Because the ad said that Dex Romweber would begin at 9 PM, and because we thought we would arrive in time to have a drink and survey the surroundings before the show actually began, my friend Steve and I arrived at The Basement at exactly 9 PM. Big mistake. Save the drummer for one of the two opening duos—who was fiddling with one of her cymbals—we were literally the only people in the bar. No other patrons, no other musicians, and no bartender. Steve literally had to walk outside to find someone to sell us a beer.
I hadn’t seen Dex (formerly of the Flat Duo Jets) play in years, and, if no one was going to show up at this show (two opening bands before Dex played and no one was here?), I wasn’t quite sure I could stand to stick around either. The whole thing had the feeling of a depressing nightmare from which I wanted to slink away. And had I been alone, I may well have done so.
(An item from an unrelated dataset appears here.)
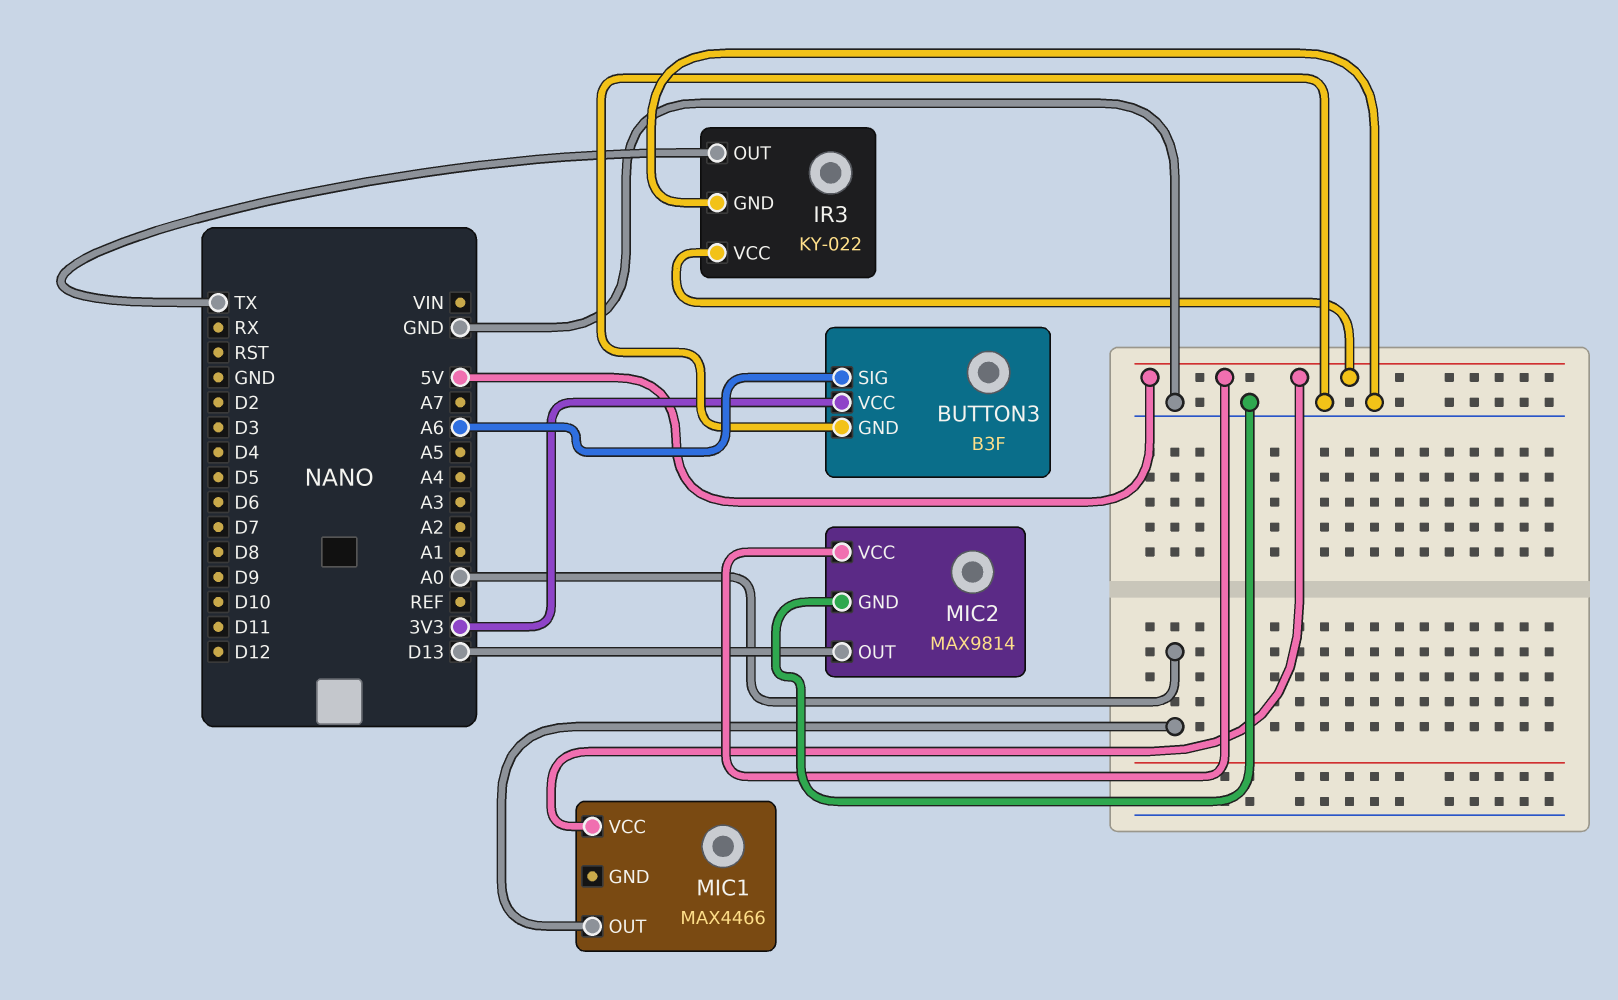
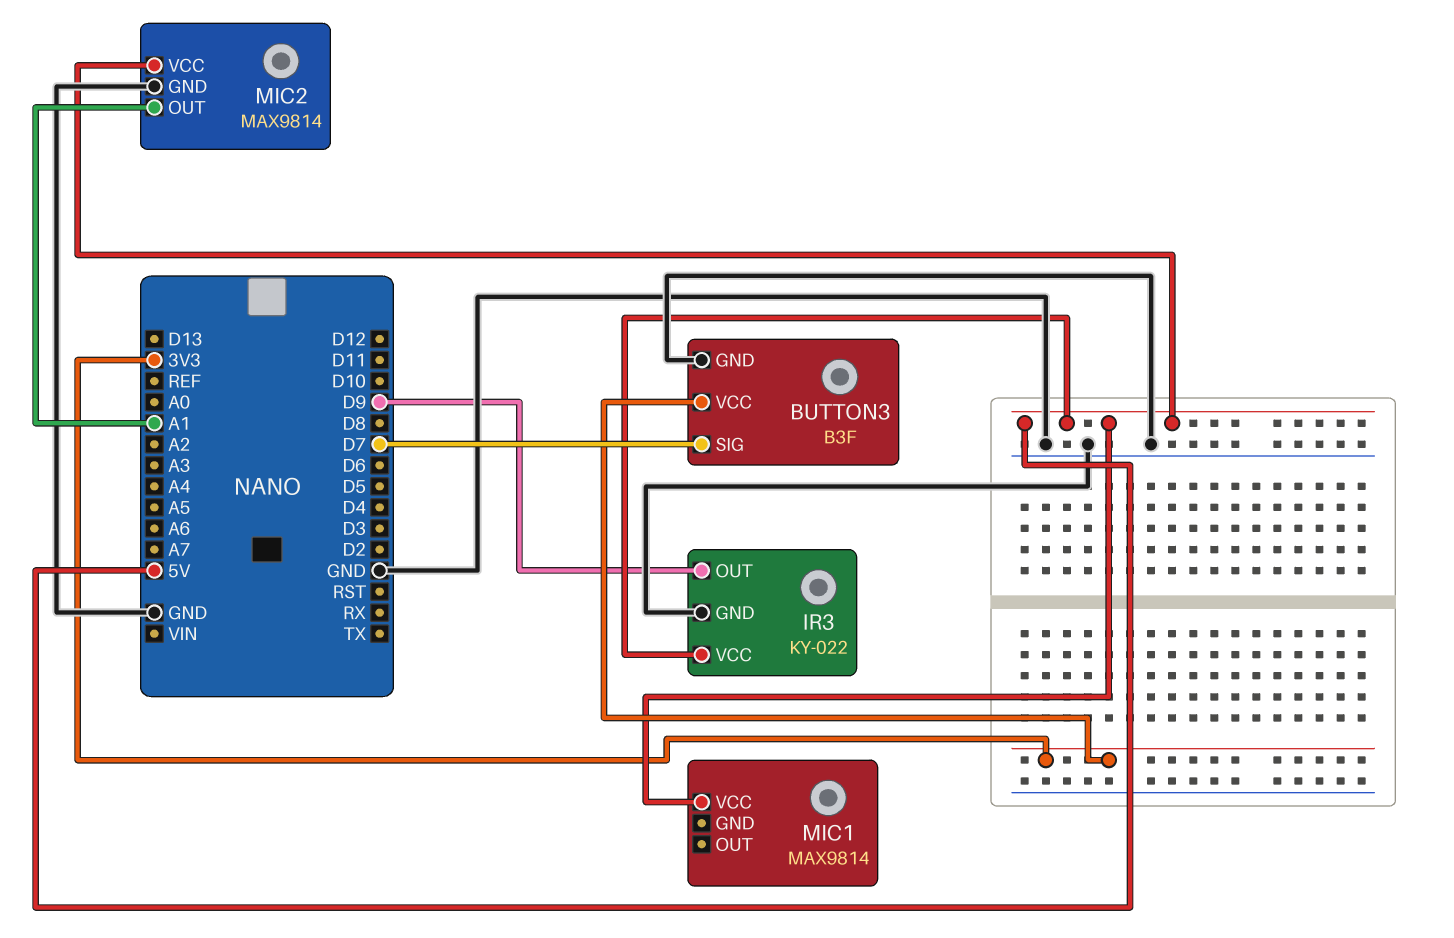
BUTTON3 pin SIG: A6 -> D7
IR3 pin OUT: TX -> D9
MIC1: MAX4466 -> MAX9814
MIC1 pin OUT: A0 -> none
MIC2 pin OUT: D13 -> A1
“What must it be like,” Steve asked, “to play in places like this for all these years?”
It was a good question and a dark moment. Dexter Romweber has indeed been playing in all types of clubs, on all types of street corners, in friggin’ sandwich shops, for years and years. And this night, he was playing in this club, in a city famous for such musical snobbery that people either don’t show up for shows when they should, or they refuse to act impressed when a band has blown them away.
To give some personal context—both as a means of fair warning and because I think it’s important to the story—I’ve known Dexter for years. I first met him because my girlfriend at the time was close friends with his sister (and current drummer of the Dex Romweber Duo), the extraordinary Sara Romweber. I had rented a room in their mother’s house years ago for a summer and was quite frankly charmed and amazed by the entire Romweber family (Note to anyone in that family: the current craze for autobiography is a big opportunity: no one has as interesting and colorful of a story to tell. At least not for my money). At any rate, while I wouldn’t consider us friends in the “everyday” sense, I do have a fondness and a familiarity with both Dex and Sarah, and I did want a crowd here to watch them.
As I was wading through the two opening acts (Ugggh! The Basement had scheduled two other duos with a male singer/guitarist and female drummer to open the show), Dex and Sarah appeared, and I spent some time catching up with them, asking about their family, where their tour had taken them, and so forth. The entire time I was talking to Dex, I kept hearing the refrain of Steve’s question—“What must it be like to play in places like this for all these years?”
Inadvertently, while running through the lives of various brothers and sisters, Dex answered Steve. After naming a brother or sister, and letting me know their current occupation, he would add, “S/he’s artistic” or “S/he’s not artistic,” depending on the case. And I realized that for Dex, this designation was important. It designated something about their core identity, something about who they were. It wasn’t evaluative, but it was a marker.
It was then that I realized that while you could ask, “What must it be like for Dex to play in places like this for all these years?,” you couldn’t ask it to imply that he could have been doing something else. Indeed, Dex plays these clubs because that’s what Dex does, that’s what he is.
Now, as it turned out, the show was great. I’m so far out of the loop these days that I had no idea that such a large crowd would eventually show up to see them, either. Now, as I’ve said, I’ve seen Dex play dozens of times, and he’s been great sometimes, and sometimes, he’s been . . . well, not so great. But on this night, he and Sarah were transcendent. Dex played his trademark swamp groovabilly with a mature swagger, riffing on, I think, everything off their new Ruins of Berlin cd. The place was packed and noisy. Indeed, Jack White was in the house, having, I found out later, recording Dex and Sarah over the previous several days (a single is evidently to be released on White’s new label). I never needed worry about the crowd or its adoration.
But here’s the thing I’ve kept returning to since that show. Whenever people ask how I ended up being a “professor,” I tell them the truth: “I never planned it. This is just how life worked out as I made one small decision after another. Life simply that took me in this direction. Any number of events could have taken me in a different direction, to a different career.” Given a life plan like mine, I couldn’t have played the same clubs over and over, “all those years.” It’s not simply that I’m not an artist; I was never defined by a core identity. If something didn’t work, I would have moved on to something that did.
And here’s what I wonder: given the obvious enthusiasm in Dex’s voice and body as he played for a crowd in yet another small club, given the intense look on Sarah’s face as she kept the beat behind him, isn’t such an identity to be envied?